My puppy has a better standard of living than most human children, I'm convinced of it. She gets high quality food and treats, access to any and all veterinary care she needs, plenty of training classes and workshops (I hope to add to this as she gets older and as the weather permits), an assortment of good stuff to chew, and...the toys. Oh, the toys. It has gotten obscene. She's adorable and uses this with both my husband and me. She's learned that if she behaves well, gently nudges a stuffed toy, and then turns The Eyes on us, we will probably buy her said toy.

To her credit, she knows the names of most of her extensive collection of stuffed animals.

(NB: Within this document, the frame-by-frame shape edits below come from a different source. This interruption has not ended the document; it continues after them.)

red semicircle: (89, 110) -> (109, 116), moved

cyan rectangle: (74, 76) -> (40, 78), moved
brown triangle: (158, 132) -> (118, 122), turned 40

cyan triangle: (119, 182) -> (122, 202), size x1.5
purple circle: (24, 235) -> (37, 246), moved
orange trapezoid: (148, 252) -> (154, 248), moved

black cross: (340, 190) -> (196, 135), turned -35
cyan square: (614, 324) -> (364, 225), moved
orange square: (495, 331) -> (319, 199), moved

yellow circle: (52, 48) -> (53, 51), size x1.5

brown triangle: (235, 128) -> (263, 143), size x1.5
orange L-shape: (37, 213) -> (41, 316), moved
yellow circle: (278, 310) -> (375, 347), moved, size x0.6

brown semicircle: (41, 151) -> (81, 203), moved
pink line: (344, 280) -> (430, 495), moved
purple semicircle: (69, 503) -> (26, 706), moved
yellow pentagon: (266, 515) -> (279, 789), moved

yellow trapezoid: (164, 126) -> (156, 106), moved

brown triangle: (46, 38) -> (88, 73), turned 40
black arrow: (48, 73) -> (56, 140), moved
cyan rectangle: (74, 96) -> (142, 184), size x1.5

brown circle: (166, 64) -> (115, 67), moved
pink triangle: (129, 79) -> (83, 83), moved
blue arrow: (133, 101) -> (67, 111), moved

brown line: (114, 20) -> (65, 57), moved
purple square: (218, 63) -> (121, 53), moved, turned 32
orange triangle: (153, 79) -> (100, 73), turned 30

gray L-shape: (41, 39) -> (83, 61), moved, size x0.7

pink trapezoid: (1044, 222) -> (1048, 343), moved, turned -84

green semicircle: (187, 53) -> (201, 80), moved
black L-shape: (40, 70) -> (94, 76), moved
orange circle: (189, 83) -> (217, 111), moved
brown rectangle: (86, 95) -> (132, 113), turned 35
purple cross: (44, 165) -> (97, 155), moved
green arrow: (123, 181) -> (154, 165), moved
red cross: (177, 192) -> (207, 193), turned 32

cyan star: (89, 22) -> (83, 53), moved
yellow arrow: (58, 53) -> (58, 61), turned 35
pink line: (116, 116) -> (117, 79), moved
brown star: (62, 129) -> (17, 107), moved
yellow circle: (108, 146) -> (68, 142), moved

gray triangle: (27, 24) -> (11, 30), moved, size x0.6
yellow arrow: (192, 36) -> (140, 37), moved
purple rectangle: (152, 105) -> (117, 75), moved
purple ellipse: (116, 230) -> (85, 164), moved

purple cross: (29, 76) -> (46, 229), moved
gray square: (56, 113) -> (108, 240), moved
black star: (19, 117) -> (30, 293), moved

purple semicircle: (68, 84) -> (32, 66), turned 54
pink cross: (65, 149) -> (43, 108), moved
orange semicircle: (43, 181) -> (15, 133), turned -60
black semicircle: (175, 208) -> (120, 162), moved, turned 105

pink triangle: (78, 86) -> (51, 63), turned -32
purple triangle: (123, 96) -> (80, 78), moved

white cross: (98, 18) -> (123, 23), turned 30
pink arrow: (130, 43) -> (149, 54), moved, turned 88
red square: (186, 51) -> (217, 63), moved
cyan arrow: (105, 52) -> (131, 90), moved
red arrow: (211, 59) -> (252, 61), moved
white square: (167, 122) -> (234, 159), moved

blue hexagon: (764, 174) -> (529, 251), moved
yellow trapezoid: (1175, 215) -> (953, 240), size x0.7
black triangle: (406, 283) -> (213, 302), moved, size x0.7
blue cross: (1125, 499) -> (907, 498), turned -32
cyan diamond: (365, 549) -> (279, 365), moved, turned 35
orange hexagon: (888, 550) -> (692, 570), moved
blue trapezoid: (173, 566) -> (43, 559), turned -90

We rotate them so she has 3-5 out at a time.


----------



## Ruger Monster (Jan 29, 2015)

Chewy has become my downfall when it comes to attempting to have self-control on buying toys / stuff for Ruger. 

Friday I spent another $50 on a couple puzzle toys, big ol' cow knuckle, some more Fromm, and a $3 clicker since training classes are about to start up for him. And that was _after_ weeding down my cart lol!


----------



## Bella67 (Jun 22, 2014)

Ruger Monster said:


> Chewy has become my downfall when it comes to attempting to have self-control on buying toys / stuff for Ruger.
> 
> Friday I spent another $50 on a couple puzzle toys, big ol' cow knuckle, some more Fromm, and a $3 clicker since training classes are about to start up for him. And that was _after_ weeding down my cart lol!


Same here  Have a big cart full of stuff for this new puppy this weekend.. lots of toys!


----------



## Nikitta (Nov 10, 2011)

I buy them toys constantly but I watch them closely because they rip up plush toys soon after I give it to them. I have to take them away.


----------